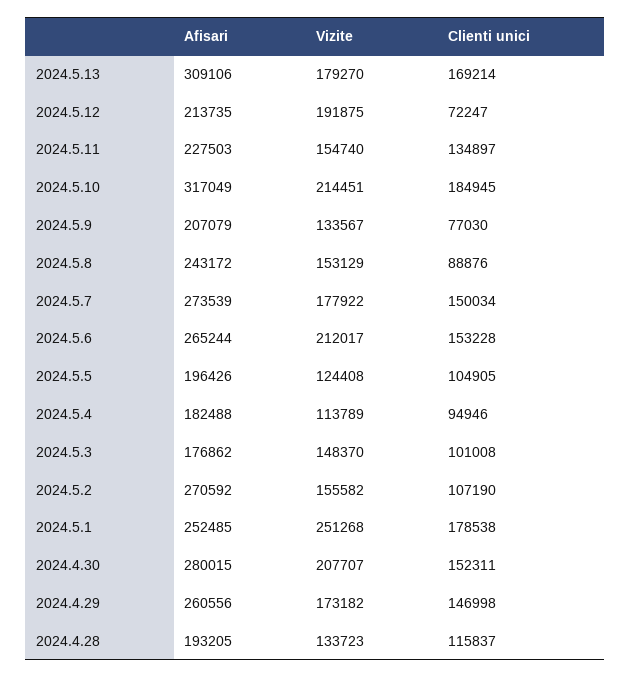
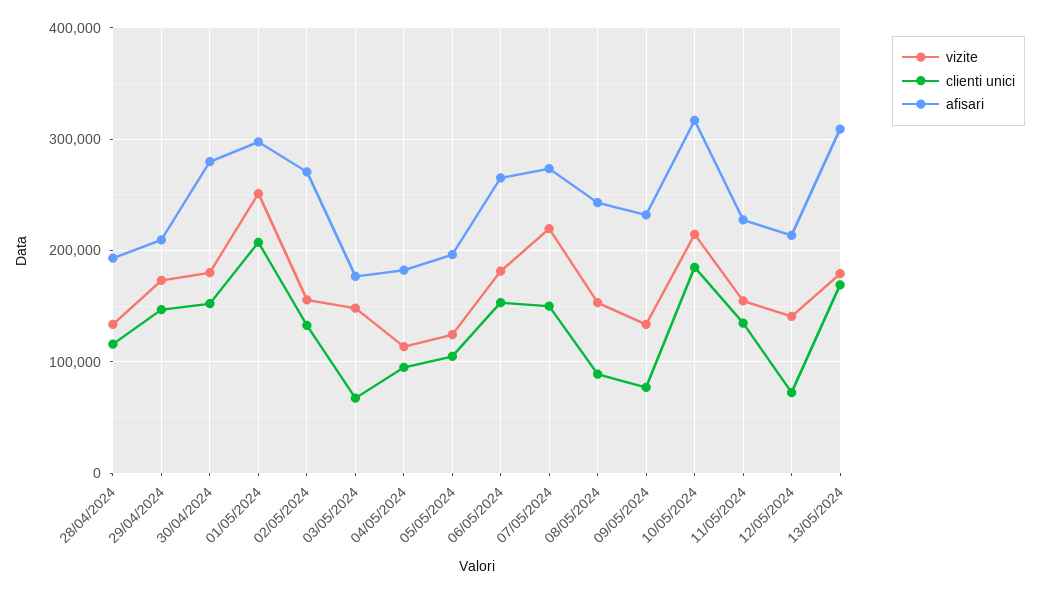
  {
    "Afisari": {
      "2024.5.13": 309106,
      "2024.5.12": 213735,
      "2024.5.11": 227503,
      "2024.5.10": 317049,
-     "2024.5.9": 207079,
+     "2024.5.9": 230000,
      "2024.5.8": 243172,
      "2024.5.7": 273539,
      "2024.5.6": 265244,
      "2024.5.5": 196426,
      "2024.5.4": 182488,
      "2024.5.3": 176862,
      "2024.5.2": 270592,
-     "2024.5.1": 252485,
+     "2024.5.1": 300000,
      "2024.4.30": 280015,
-     "2024.4.29": 260556,
+     "2024.4.29": 210000,
      "2024.4.28": 193205
    },
    "Vizite": {
      "2024.5.13": 179270,
-     "2024.5.12": 191875,
+     "2024.5.12": 140000,
      "2024.5.11": 154740,
      "2024.5.10": 214451,
      "2024.5.9": 133567,
      "2024.5.8": 153129,
-     "2024.5.7": 177922,
+     "2024.5.7": 220000,
-     "2024.5.6": 212017,
+     "2024.5.6": 180000,
      "2024.5.5": 124408,
      "2024.5.4": 113789,
      "2024.5.3": 148370,
      "2024.5.2": 155582,
      "2024.5.1": 251268,
-     "2024.4.30": 207707,
+     "2024.4.30": 180000,
      "2024.4.29": 173182,
      "2024.4.28": 133723
    },
    "Clienti unici": {
      "2024.5.13": 169214,
      "2024.5.12": 72247,
      "2024.5.11": 134897,
      "2024.5.10": 184945,
      "2024.5.9": 77030,
      "2024.5.8": 88876,
      "2024.5.7": 150034,
      "2024.5.6": 153228,
      "2024.5.5": 104905,
      "2024.5.4": 94946,
-     "2024.5.3": 101008,
+     "2024.5.3": 70000,
-     "2024.5.2": 107190,
+     "2024.5.2": 130000,
-     "2024.5.1": 178538,
+     "2024.5.1": 210000,
      "2024.4.30": 152311,
      "2024.4.29": 146998,
      "2024.4.28": 115837
    }
  }

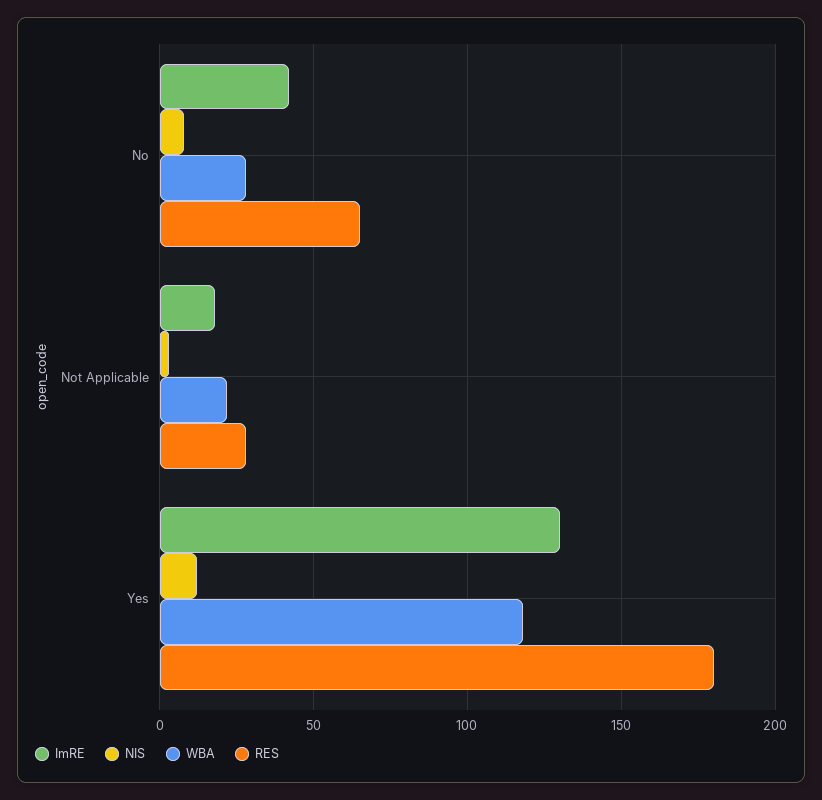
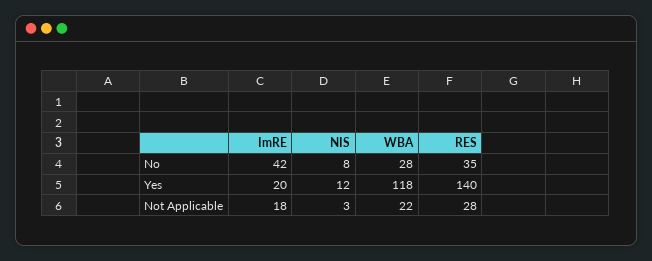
  {
    "ImRE": {
      "No": 42,
      "Not Applicable": 18,
-     "Yes": 130
+     "Yes": 20
    },
    "NIS": {
      "No": 8,
      "Not Applicable": 3,
      "Yes": 12
    },
    "WBA": {
      "No": 28,
      "Not Applicable": 22,
      "Yes": 118
    },
    "RES": {
-     "No": 65,
+     "No": 35,
      "Not Applicable": 28,
-     "Yes": 180
+     "Yes": 140
    }
  }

++++++++++++++++++++

To do> Return all the records exactly, excluding images.

Answer to this task>
  {
    "Afisari": {
      "2024.5.13": 309106,
      "2024.5.12": 213735,
      "2024.5.11": 227503,
      "2024.5.10": 317049,
-     "2024.5.9": 207079,
+     "2024.5.9": 230000,
      "2024.5.8": 243172,
      "2024.5.7": 273539,
      "2024.5.6": 265244,
      "2024.5.5": 196426,
      "2024.5.4": 182488,
      "2024.5.3": 176862,
      "2024.5.2": 270592,
-     "2024.5.1": 252485,
+     "2024.5.1": 300000,
      "2024.4.30": 280015,
-     "2024.4.29": 260556,
+     "2024.4.29": 210000,
      "2024.4.28": 193205
    },
    "Vizite": {
      "2024.5.13": 179270,
-     "2024.5.12": 191875,
+     "2024.5.12": 140000,
      "2024.5.11": 154740,
      "2024.5.10": 214451,
      "2024.5.9": 133567,
      "2024.5.8": 153129,
-     "2024.5.7": 177922,
+     "2024.5.7": 220000,
-     "2024.5.6": 212017,
+     "2024.5.6": 180000,
      "2024.5.5": 124408,
      "2024.5.4": 113789,
      "2024.5.3": 148370,
      "2024.5.2": 155582,
      "2024.5.1": 251268,
-     "2024.4.30": 207707,
+     "2024.4.30": 180000,
      "2024.4.29": 173182,
      "2024.4.28": 133723
    },
    "Clienti unici": {
      "2024.5.13": 169214,
      "2024.5.12": 72247,
      "2024.5.11": 134897,
      "2024.5.10": 184945,
      "2024.5.9": 77030,
      "2024.5.8": 88876,
      "2024.5.7": 150034,
      "2024.5.6": 153228,
      "2024.5.5": 104905,
      "2024.5.4": 94946,
-     "2024.5.3": 101008,
+     "2024.5.3": 70000,
-     "2024.5.2": 107190,
+     "2024.5.2": 130000,
-     "2024.5.1": 178538,
+     "2024.5.1": 210000,
      "2024.4.30": 152311,
      "2024.4.29": 146998,
      "2024.4.28": 115837
    }
  }

  {
    "ImRE": {
      "No": 42,
      "Not Applicable": 18,
-     "Yes": 130
+     "Yes": 20
    },
    "NIS": {
      "No": 8,
      "Not Applicable": 3,
      "Yes": 12
    },
    "WBA": {
      "No": 28,
      "Not Applicable": 22,
      "Yes": 118
    },
    "RES": {
-     "No": 65,
+     "No": 35,
      "Not Applicable": 28,
-     "Yes": 180
+     "Yes": 140
    }
  }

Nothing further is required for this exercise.